I really can’t figure out the weird reluctance by teams to take Tebow. It’s not that Tebow doesn’t have his flaws, but rather that teams are willing to gamble so much more to get potentially so much less. E.J. Manuel may end up being the next J.P. Losman, whereas Tebow at least has won a playoff game, which is more than can be said for Rob Johnson, whom Buffalo once anointed their starter for no apparent reason, or Ryan Fitzpatrick, or any of the other placeholders they’ve had these past thirteen years.
It’s not just Buffalo, though; nobody wants Tebow. If teams were generally very conservative, this might make sense, but they aren’t. They gamble on worse odds all the time. Heck, Geno Smith, who signaled the end for Tebow time in New York, has “bust” written all over him in giant, neon green letters. (B! U! S! T! Bust! Bust! Bust!)
People keep passing this off by saying “well, teams don’t want the attention he brings.” Of course they do! They’re pro football teams! The reason they exist is to get attention, and thus money. “Well, Tebow has this zealous fan base, led by people like Chuck Norris,” you say. Yeah, he does. So what? All pro football teams aim to fill their stadia with zealous fanbases each week, and it doesn’t seem to bother them then.
Tebow’s fans say he’s being discriminated against due to his religion. Seems unlikely. Most football players are Christians. Kurt Warner was an outspoken Christian, like Tebow, and teams were quite willing to give him a chance, even when his play was very inconsistent.
So, we come inevitably back to his bad mechanics. Well, no one can deny his throwing motion is terrible. But, even so, the Pittsburgh defense could not stop him in a playoff game. It may be bad, but it was good enough to win that day.
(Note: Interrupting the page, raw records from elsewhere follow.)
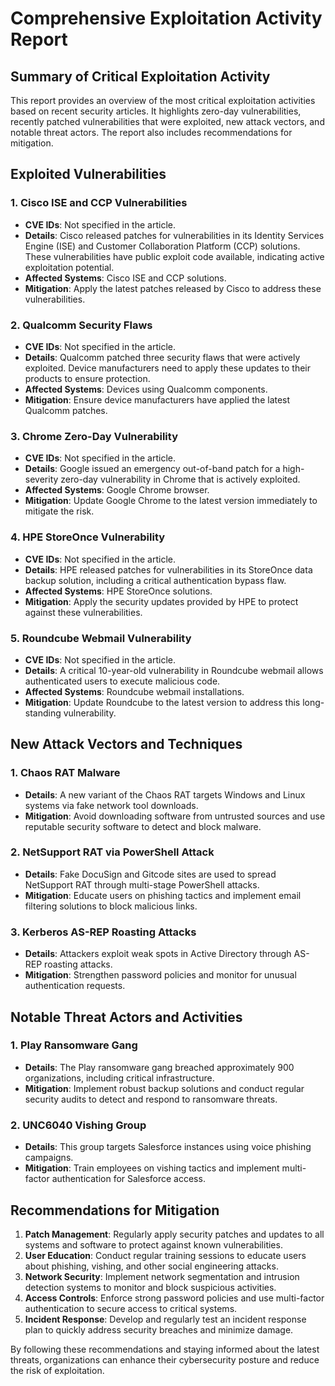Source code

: # Comprehensive Exploitation Activity Report

## Summary of Critical Exploitation Activity

This report provides an overview of the most critical exploitation activities based on recent security articles. It highlights zero-day vulnerabilities, recently patched vulnerabilities that were exploited, new attack vectors, and notable threat actors. The report also includes recommendations for mitigation.

## Exploited Vulnerabilities

### 1. Cisco ISE and CCP Vulnerabilities
- **CVE IDs**: Not specified in the article.
- **Details**: Cisco released patches for vulnerabilities in its Identity Services Engine (ISE) and Customer Collaboration Platform (CCP) solutions. These vulnerabilities have public exploit code available, indicating active exploitation potential.
- **Affected Systems**: Cisco ISE and CCP solutions.
- **Mitigation**: Apply the latest patches released by Cisco to address these vulnerabilities.

### 2. Qualcomm Security Flaws
- **CVE IDs**: Not specified in the article.
- **Details**: Qualcomm patched three security flaws that were actively exploited. Device manufacturers need to apply these updates to their products to ensure protection.
- **Affected Systems**: Devices using Qualcomm components.
- **Mitigation**: Ensure device manufacturers have applied the latest Qualcomm patches.

### 3. Chrome Zero-Day Vulnerability
- **CVE IDs**: Not specified in the article.
- **Details**: Google issued an emergency out-of-band patch for a high-severity zero-day vulnerability in Chrome that is actively exploited.
- **Affected Systems**: Google Chrome browser.
- **Mitigation**: Update Google Chrome to the latest version immediately to mitigate the risk.

### 4. HPE StoreOnce Vulnerability
- **CVE IDs**: Not specified in the article.
- **Details**: HPE released patches for vulnerabilities in its StoreOnce data backup solution, including a critical authentication bypass flaw.
- **Affected Systems**: HPE StoreOnce solutions.
- **Mitigation**: Apply the security updates provided by HPE to protect against these vulnerabilities.

### 5. Roundcube Webmail Vulnerability
- **CVE IDs**: Not specified in the article.
- **Details**: A critical 10-year-old vulnerability in Roundcube webmail allows authenticated users to execute malicious code.
- **Affected Systems**: Roundcube webmail installations.
- **Mitigation**: Update Roundcube to the latest version to address this long-standing vulnerability.

## New Attack Vectors and Techniques

### 1. Chaos RAT Malware
- **Details**: A new variant of the Chaos RAT targets Windows and Linux systems via fake network tool downloads.
- **Mitigation**: Avoid downloading software from untrusted sources and use reputable security software to detect and block malware.

### 2. NetSupport RAT via PowerShell Attack
- **Details**: Fake DocuSign and Gitcode sites are used to spread NetSupport RAT through multi-stage PowerShell attacks.
- **Mitigation**: Educate users on phishing tactics and implement email filtering solutions to block malicious links.

### 3. Kerberos AS-REP Roasting Attacks
- **Details**: Attackers exploit weak spots in Active Directory through AS-REP roasting attacks.
- **Mitigation**: Strengthen password policies and monitor for unusual authentication requests.

## Notable Threat Actors and Activities

### 1. Play Ransomware Gang
- **Details**: The Play ransomware gang breached approximately 900 organizations, including critical infrastructure.
- **Mitigation**: Implement robust backup solutions and conduct regular security audits to detect and respond to ransomware threats.

### 2. UNC6040 Vishing Group
- **Details**: This group targets Salesforce instances using voice phishing campaigns.
- **Mitigation**: Train employees on vishing tactics and implement multi-factor authentication for Salesforce access.

## Recommendations for Mitigation

1. **Patch Management**: Regularly apply security patches and updates to all systems and software to protect against known vulnerabilities.
2. **User Education**: Conduct regular training sessions to educate users about phishing, vishing, and other social engineering attacks.
3. **Network Security**: Implement network segmentation and intrusion detection systems to monitor and block suspicious activities.
4. **Access Controls**: Enforce strong password policies and use multi-factor authentication to secure access to critical systems.
5. **Incident Response**: Develop and regularly test an incident response plan to quickly address security breaches and minimize damage.

By following these recommendations and staying informed about the latest threats, organizations can enhance their cybersecurity posture and reduce the risk of exploitation.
Can Tebow be a championship-winning quarterback? No; it’s very unlikely, unless he travels back in time and signs with the ’85 Bears. But can he get a team into the playoffs? Yes–he already has done it once. Can he make a team relevant again? Yes, even if he plays poorly, he will still attract attention. That’s why perennially bad teams, like Buffalo, Cleveland and, as Norris mentioned, Jacksonville would be wise to get him.